═════ DATA FOR THIS TASK ═════

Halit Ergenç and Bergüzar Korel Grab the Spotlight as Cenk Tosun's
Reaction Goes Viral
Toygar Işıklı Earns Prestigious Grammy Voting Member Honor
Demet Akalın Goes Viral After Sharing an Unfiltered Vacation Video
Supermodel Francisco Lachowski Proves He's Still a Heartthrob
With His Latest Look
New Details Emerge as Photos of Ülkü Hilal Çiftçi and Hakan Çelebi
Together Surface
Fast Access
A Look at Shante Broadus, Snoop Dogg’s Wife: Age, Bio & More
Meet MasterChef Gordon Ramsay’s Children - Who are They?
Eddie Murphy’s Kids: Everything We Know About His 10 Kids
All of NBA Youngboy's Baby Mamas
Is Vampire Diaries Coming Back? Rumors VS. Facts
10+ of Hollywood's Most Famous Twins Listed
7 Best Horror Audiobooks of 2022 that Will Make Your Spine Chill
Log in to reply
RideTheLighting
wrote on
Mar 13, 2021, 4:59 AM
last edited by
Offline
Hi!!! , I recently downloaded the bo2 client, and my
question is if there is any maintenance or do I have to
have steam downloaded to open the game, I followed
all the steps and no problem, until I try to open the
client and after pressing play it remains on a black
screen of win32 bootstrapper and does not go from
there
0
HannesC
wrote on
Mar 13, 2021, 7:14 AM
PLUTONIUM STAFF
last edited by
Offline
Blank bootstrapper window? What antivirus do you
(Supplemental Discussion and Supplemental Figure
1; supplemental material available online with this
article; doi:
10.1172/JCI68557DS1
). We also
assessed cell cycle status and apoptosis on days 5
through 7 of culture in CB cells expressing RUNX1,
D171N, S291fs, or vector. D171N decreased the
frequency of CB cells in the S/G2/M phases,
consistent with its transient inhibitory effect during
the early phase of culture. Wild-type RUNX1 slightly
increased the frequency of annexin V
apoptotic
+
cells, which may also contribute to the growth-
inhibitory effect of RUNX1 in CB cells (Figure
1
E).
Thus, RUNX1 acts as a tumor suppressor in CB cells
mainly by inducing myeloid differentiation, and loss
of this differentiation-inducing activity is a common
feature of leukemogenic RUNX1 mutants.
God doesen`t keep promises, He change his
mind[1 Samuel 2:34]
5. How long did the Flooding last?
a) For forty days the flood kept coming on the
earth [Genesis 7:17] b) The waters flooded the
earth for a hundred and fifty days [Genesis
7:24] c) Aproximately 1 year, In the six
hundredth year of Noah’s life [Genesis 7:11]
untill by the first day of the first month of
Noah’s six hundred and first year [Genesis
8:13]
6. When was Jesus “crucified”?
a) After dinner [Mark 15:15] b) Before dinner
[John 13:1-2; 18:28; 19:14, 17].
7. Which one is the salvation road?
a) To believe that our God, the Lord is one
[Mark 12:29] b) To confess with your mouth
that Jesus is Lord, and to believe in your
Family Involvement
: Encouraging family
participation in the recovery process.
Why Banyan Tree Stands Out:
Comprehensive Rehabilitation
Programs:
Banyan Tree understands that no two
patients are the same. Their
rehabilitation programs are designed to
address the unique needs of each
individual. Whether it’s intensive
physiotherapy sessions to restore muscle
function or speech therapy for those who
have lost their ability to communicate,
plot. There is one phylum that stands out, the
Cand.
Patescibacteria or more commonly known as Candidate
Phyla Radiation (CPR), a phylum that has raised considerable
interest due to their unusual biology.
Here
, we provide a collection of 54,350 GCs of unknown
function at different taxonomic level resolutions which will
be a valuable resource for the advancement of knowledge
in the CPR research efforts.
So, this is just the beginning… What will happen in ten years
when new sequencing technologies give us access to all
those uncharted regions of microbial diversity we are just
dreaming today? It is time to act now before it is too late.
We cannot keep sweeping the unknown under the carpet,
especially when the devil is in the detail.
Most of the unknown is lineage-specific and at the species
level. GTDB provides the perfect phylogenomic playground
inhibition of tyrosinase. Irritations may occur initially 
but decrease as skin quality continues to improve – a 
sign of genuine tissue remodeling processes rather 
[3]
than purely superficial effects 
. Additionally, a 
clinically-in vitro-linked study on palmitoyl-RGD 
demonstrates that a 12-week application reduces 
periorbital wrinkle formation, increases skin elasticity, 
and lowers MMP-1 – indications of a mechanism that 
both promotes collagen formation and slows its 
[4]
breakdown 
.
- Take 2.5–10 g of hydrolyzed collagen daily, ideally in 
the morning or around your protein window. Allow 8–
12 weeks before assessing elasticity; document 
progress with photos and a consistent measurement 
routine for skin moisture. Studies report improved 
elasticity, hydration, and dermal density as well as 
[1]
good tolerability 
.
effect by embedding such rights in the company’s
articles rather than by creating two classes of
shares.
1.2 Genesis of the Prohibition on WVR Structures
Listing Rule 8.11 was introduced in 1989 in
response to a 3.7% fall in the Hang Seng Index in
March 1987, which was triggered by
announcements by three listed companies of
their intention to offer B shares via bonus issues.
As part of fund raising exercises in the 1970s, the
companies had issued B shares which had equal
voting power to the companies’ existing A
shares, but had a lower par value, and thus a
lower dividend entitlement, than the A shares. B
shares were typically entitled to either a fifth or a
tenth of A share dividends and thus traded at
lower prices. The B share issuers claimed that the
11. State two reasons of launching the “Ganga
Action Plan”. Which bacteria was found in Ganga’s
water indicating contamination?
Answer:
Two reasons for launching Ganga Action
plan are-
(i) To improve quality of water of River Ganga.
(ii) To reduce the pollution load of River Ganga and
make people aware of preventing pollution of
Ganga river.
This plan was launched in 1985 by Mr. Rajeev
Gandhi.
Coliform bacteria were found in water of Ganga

═════

Everything in the listing should be written out exactly.

**OUTPUT BELOW:**
Halit Ergenç and Bergüzar Korel Grab the Spotlight as Cenk Tosun's
Reaction Goes Viral
Toygar Işıklı Earns Prestigious Grammy Voting Member Honor
Demet Akalın Goes Viral After Sharing an Unfiltered Vacation Video
Supermodel Francisco Lachowski Proves He's Still a Heartthrob
With His Latest Look
New Details Emerge as Photos of Ülkü Hilal Çiftçi and Hakan Çelebi
Together Surface
Fast Access
A Look at Shante Broadus, Snoop Dogg’s Wife: Age, Bio & More
Meet MasterChef Gordon Ramsay’s Children - Who are They?
Eddie Murphy’s Kids: Everything We Know About His 10 Kids
All of NBA Youngboy's Baby Mamas
Is Vampire Diaries Coming Back? Rumors VS. Facts
10+ of Hollywood's Most Famous Twins Listed
7 Best Horror Audiobooks of 2022 that Will Make Your Spine Chill
Log in to reply
RideTheLighting
wrote on
Mar 13, 2021, 4:59 AM
last edited by
Offline
Hi!!! , I recently downloaded the bo2 client, and my
question is if there is any maintenance or do I have to
have steam downloaded to open the game, I followed
all the steps and no problem, until I try to open the
client and after pressing play it remains on a black
screen of win32 bootstrapper and does not go from
there
0
HannesC
wrote on
Mar 13, 2021, 7:14 AM
PLUTONIUM STAFF
last edited by
Offline
Blank bootstrapper window? What antivirus do you
(Supplemental Discussion and Supplemental Figure
1; supplemental material available online with this
article; doi:
10.1172/JCI68557DS1
). We also
assessed cell cycle status and apoptosis on days 5
through 7 of culture in CB cells expressing RUNX1,
D171N, S291fs, or vector. D171N decreased the
frequency of CB cells in the S/G2/M phases,
consistent with its transient inhibitory effect during
the early phase of culture. Wild-type RUNX1 slightly
increased the frequency of annexin V
apoptotic
+
cells, which may also contribute to the growth-
inhibitory effect of RUNX1 in CB cells (Figure
1
E).
Thus, RUNX1 acts as a tumor suppressor in CB cells
mainly by inducing myeloid differentiation, and loss
of this differentiation-inducing activity is a common
feature of leukemogenic RUNX1 mutants.
God doesen`t keep promises, He change his
mind[1 Samuel 2:34]
5. How long did the Flooding last?
a) For forty days the flood kept coming on the
earth [Genesis 7:17] b) The waters flooded the
earth for a hundred and fifty days [Genesis
7:24] c) Aproximately 1 year, In the six
hundredth year of Noah’s life [Genesis 7:11]
untill by the first day of the first month of
Noah’s six hundred and first year [Genesis
8:13]
6. When was Jesus “crucified”?
a) After dinner [Mark 15:15] b) Before dinner
[John 13:1-2; 18:28; 19:14, 17].
7. Which one is the salvation road?
a) To believe that our God, the Lord is one
[Mark 12:29] b) To confess with your mouth
that Jesus is Lord, and to believe in your
Family Involvement
: Encouraging family
participation in the recovery process.
Why Banyan Tree Stands Out:
Comprehensive Rehabilitation
Programs:
Banyan Tree understands that no two
patients are the same. Their
rehabilitation programs are designed to
address the unique needs of each
individual. Whether it’s intensive
physiotherapy sessions to restore muscle
function or speech therapy for those who
have lost their ability to communicate,
plot. There is one phylum that stands out, the
Cand.
Patescibacteria or more commonly known as Candidate
Phyla Radiation (CPR), a phylum that has raised considerable
interest due to their unusual biology.
Here
, we provide a collection of 54,350 GCs of unknown
function at different taxonomic level resolutions which will
be a valuable resource for the advancement of knowledge
in the CPR research efforts.
So, this is just the beginning… What will happen in ten years
when new sequencing technologies give us access to all
those uncharted regions of microbial diversity we are just
dreaming today? It is time to act now before it is too late.
We cannot keep sweeping the unknown under the carpet,
especially when the devil is in the detail.
Most of the unknown is lineage-specific and at the species
level. GTDB provides the perfect phylogenomic playground
inhibition of tyrosinase. Irritations may occur initially 
but decrease as skin quality continues to improve – a 
sign of genuine tissue remodeling processes rather 
[3]
than purely superficial effects 
. Additionally, a 
clinically-in vitro-linked study on palmitoyl-RGD 
demonstrates that a 12-week application reduces 
periorbital wrinkle formation, increases skin elasticity, 
and lowers MMP-1 – indications of a mechanism that 
both promotes collagen formation and slows its 
[4]
breakdown 
.
- Take 2.5–10 g of hydrolyzed collagen daily, ideally in 
the morning or around your protein window. Allow 8–
12 weeks before assessing elasticity; document 
progress with photos and a consistent measurement 
routine for skin moisture. Studies report improved 
elasticity, hydration, and dermal density as well as 
[1]
good tolerability 
.
effect by embedding such rights in the company’s
articles rather than by creating two classes of
shares.
1.2 Genesis of the Prohibition on WVR Structures
Listing Rule 8.11 was introduced in 1989 in
response to a 3.7% fall in the Hang Seng Index in
March 1987, which was triggered by
announcements by three listed companies of
their intention to offer B shares via bonus issues.
As part of fund raising exercises in the 1970s, the
companies had issued B shares which had equal
voting power to the companies’ existing A
shares, but had a lower par value, and thus a
lower dividend entitlement, than the A shares. B
shares were typically entitled to either a fifth or a
tenth of A share dividends and thus traded at
lower prices. The B share issuers claimed that the
11. State two reasons of launching the “Ganga
Action Plan”. Which bacteria was found in Ganga’s
water indicating contamination?
Answer:
Two reasons for launching Ganga Action
plan are-
(i) To improve quality of water of River Ganga.
(ii) To reduce the pollution load of River Ganga and
make people aware of preventing pollution of
Ganga river.
This plan was launched in 1985 by Mr. Rajeev
Gandhi.
Coliform bacteria were found in water of Ganga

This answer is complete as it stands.